The proposed US Algorithmic Accountability Act would require corporations to study high-risk AI systems for biases and discrimination while protecting citizens‘ right to opt out of data collection. It emphasizes understanding AI impacts on accuracy, fairness, bias, discrimination, privacy, and security.

Proposed European Union AI Act

The draft EU AI Act puts forward comprehensive regulations including required transparency for how training data is sourced, mechanisms to fix errors, assessments of high-risk systems‘ risks, and more baked-in privacy protections.

Practical Steps for ML Teams Collecting Training Data

Turning ethical principles into practice requires diligent work across the organization. For machine learning teams, I recommend these steps to ensure responsible and ethical data sourcing:

Perform bias audits on datasets using tools like IBM‘s AI Fairness 360. Document where your data comes from and any gaps in representation.

Train test sets on different data distributions than your main training data to catch issues generalizing across demographics.

Pseudonymize data by replacing personal identifiers with random strings. Hash identifiers if needed to match records.

Layer consent and access by tagging data with allowed usage conditions based on user permissions.

Establish data pipelines that enable updating, correcting or removing data in bulk in response to user feedback.

Document everything in a metadata repository detailing dataset lineages, curation and monitoring.

Enlist ethics advisors and independent auditors to provide accountability around data practices.

Looking Ahead: Building an Ethical Data Culture

Approaching AI development with an "ethics after the fact" mentality is dangerous and shortsighted. Privacy and transparency should be baked into data pipelines from the start.

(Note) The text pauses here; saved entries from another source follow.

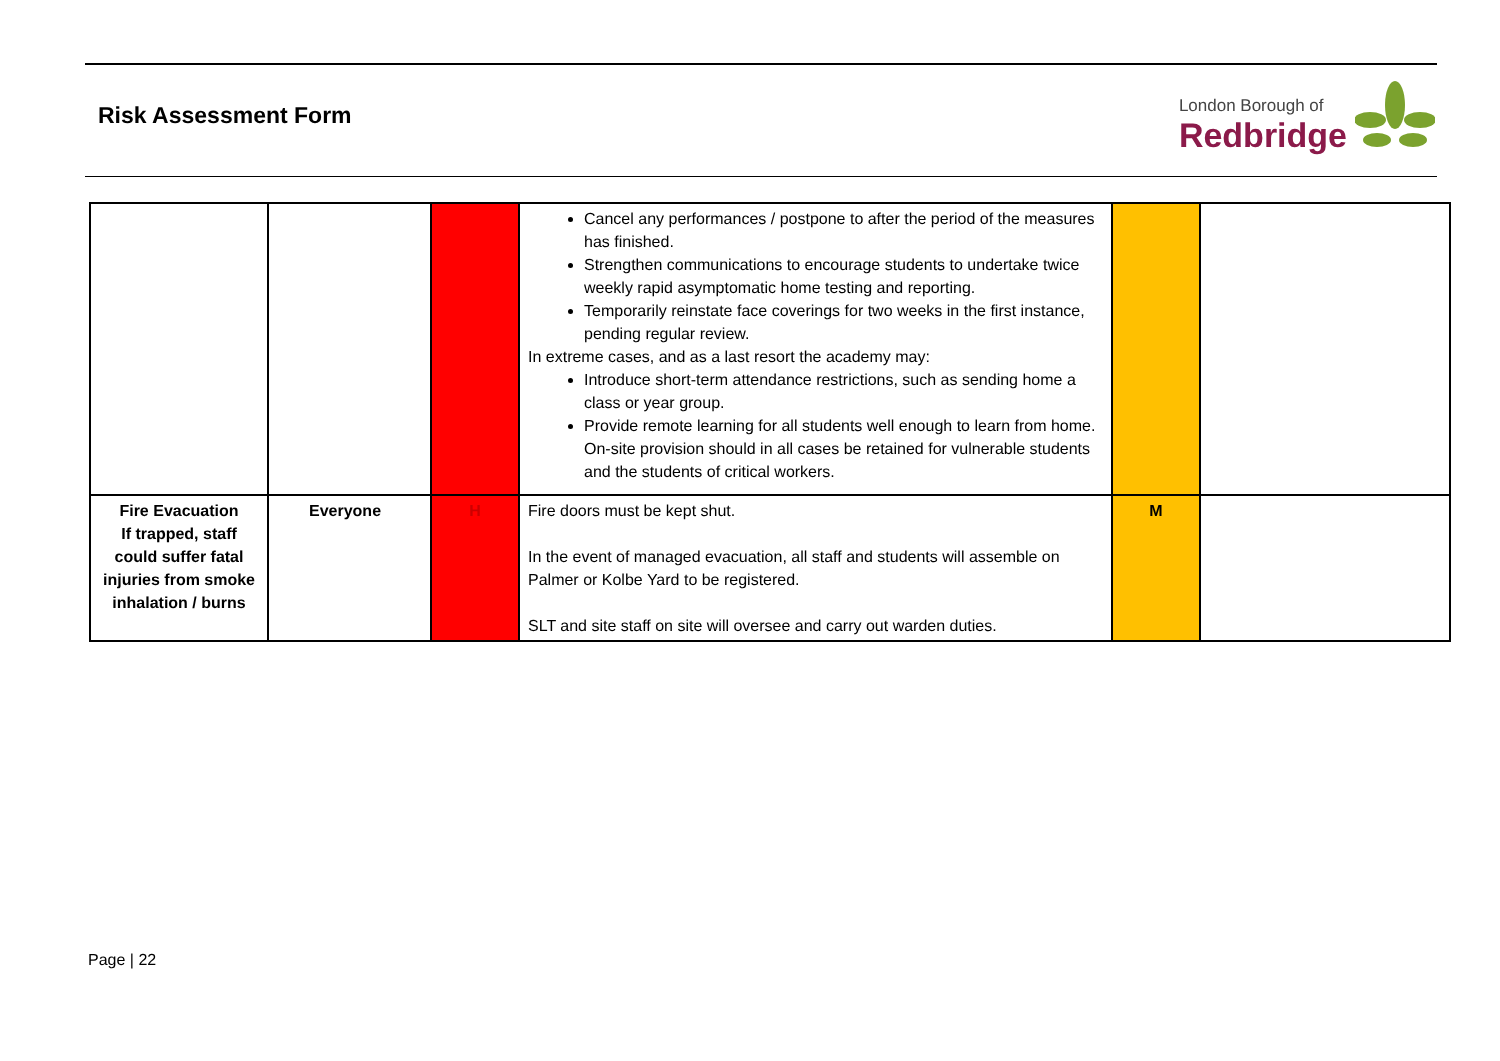Risk Assessment Form
London Borough of
Redbridge
| | | | Cancel any performances / postpone to after the period of the measures has finished. Strengthen communications to encourage students to undertake twice weekly rapid asymptomatic home testing and reporting. Temporarily reinstate face coverings for two weeks in the first instance, pending regular review. In extreme cases, and as a last resort the academy may: Introduce short-term attendance restrictions, such as sending home a class or year group. Provide remote learning for all students well enough to learn from home. On-site provision should in all cases be retained for vulnerable students and the students of critical workers. | | |
| Fire Evacuation If trapped, staff could suffer fatal injuries from smoke inhalation / burns | Everyone | H | Fire doors must be kept shut. In the event of managed evacuation, all staff and students will assemble on Palmer or Kolbe Yard to be registered. SLT and site staff on site will oversee and carry out warden duties. | M | |
Page | 22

Establishing an ethical data culture requires buy-in across teams – from onboarding data science teams, to evaluating models for bias, to writing transparent AI principles customers can trust.

It‘s also an evolving process as risks emerge and standards crystallize. But organizations that embrace that nuance and prioritize users‘ long-term interests will build loyalty and trust that fuels sustainable success.

The data fueling AI holds immense opportunity to benefit society – but only if collected and managed thoughtfully. With ethical foundations, thoughtful governance and continuous engagement, organizations can ensure their data practices align with their principles.